Kasus penggelapan dana atau penyelewengan sebenarnya bukanlah hal baru yang terjadi di Indonesia dan bukan hanya menyeret lembaga filantropis berbasis Islam saja. Akan tetapi ketika kasusnya menimpa sebuah lembaga yang pelakunya memiliki keterkaitan dengan simbol Islam maka pemberitaan di berbagai media terlihat begitu masif dan menjatuhkan. Apalagi ketika aliran dana dari lembaga diberitakan diduga kuat memiliki keterkaitan dengan kelompok teroris yang selama ini dicap radikal ekstrimis dan membahayakan. Maka sudah barang tentu akan membuat masyarakat menjadi was-was dan takut menyumbangkan dana kepada lembaga pengumpul dana yang berbasis Islam.
Konklusi
Dari kasus ini juga kita bisa memahami, kasus penggelapan dan penyelewengan dana bisa terjadi di mana saja baik lembaga pemerintah, swasta, hingga lembaga pengumpulan dana semacam ACT. Hal ini dikarenakan sistem kapitalisme sekularisme hari ini yang jauh dari syariat Islam. Sistem di mana orang sangat berfokus pada materi, bebas berlomba-lomba memperkaya diri dengan menghalalkan segala cara. Sistem sekularisme juga selalu berusaha memisahkan agama dengan kehidupan manusia sehingga umat semakin jauh dari Allah dan mudah terhasut dalam perbuatan maksiat.

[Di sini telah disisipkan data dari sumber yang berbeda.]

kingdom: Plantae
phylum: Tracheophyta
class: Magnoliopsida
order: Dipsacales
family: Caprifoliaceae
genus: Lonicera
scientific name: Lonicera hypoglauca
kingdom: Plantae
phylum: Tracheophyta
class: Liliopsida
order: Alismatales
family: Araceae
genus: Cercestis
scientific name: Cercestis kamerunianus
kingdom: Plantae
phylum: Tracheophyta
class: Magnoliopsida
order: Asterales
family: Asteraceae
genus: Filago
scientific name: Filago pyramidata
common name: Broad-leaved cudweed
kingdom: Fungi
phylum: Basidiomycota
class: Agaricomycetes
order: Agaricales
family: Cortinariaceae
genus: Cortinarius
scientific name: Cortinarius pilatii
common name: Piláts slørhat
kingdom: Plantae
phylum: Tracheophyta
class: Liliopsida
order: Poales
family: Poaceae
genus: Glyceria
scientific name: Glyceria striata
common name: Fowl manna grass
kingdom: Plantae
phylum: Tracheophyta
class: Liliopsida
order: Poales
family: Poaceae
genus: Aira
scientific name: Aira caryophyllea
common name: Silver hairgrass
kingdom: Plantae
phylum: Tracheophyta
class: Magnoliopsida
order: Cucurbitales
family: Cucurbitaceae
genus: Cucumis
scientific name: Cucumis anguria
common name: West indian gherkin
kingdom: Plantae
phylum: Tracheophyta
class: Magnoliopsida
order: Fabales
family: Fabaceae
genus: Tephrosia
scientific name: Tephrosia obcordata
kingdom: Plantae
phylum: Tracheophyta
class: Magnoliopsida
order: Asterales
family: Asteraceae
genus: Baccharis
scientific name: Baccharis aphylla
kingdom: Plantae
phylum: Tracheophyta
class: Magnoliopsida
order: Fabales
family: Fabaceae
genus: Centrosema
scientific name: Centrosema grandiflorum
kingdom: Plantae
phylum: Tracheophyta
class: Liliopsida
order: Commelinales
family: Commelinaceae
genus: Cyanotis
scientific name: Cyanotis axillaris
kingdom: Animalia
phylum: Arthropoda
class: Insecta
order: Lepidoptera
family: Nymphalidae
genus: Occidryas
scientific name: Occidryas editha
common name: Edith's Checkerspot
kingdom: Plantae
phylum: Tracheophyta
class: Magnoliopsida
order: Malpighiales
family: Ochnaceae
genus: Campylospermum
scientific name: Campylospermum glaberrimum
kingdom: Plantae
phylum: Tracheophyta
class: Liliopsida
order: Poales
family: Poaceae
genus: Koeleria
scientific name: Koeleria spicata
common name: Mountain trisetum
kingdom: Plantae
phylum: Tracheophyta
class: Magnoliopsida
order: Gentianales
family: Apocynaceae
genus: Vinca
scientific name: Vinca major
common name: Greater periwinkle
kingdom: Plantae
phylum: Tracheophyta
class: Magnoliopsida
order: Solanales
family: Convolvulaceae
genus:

Ditambah regulasi dan pengawasan dari pemerintah yang kurang tegas sehingga selalu saja ada celah untuk penyelewengan dana. Jika pun ada sanksi hukum yang diterapkan kepada pelaku penyelewengan, tetap tidak mampu memberantas korupsi itu sendiri dikarenakan sanksi yang kurang tegas dan kadang bersifat tebang pilih. Satu-satunya solusi terbaik tentu kembali kepada syariat Islam dan hukum Allah. Dengan penerapan hukum yang sesuai ketentuan Allah akan menimbulkan efek jera dan terjaganya umat dari tindak kejahatan yang merugikan dan menghinakan. []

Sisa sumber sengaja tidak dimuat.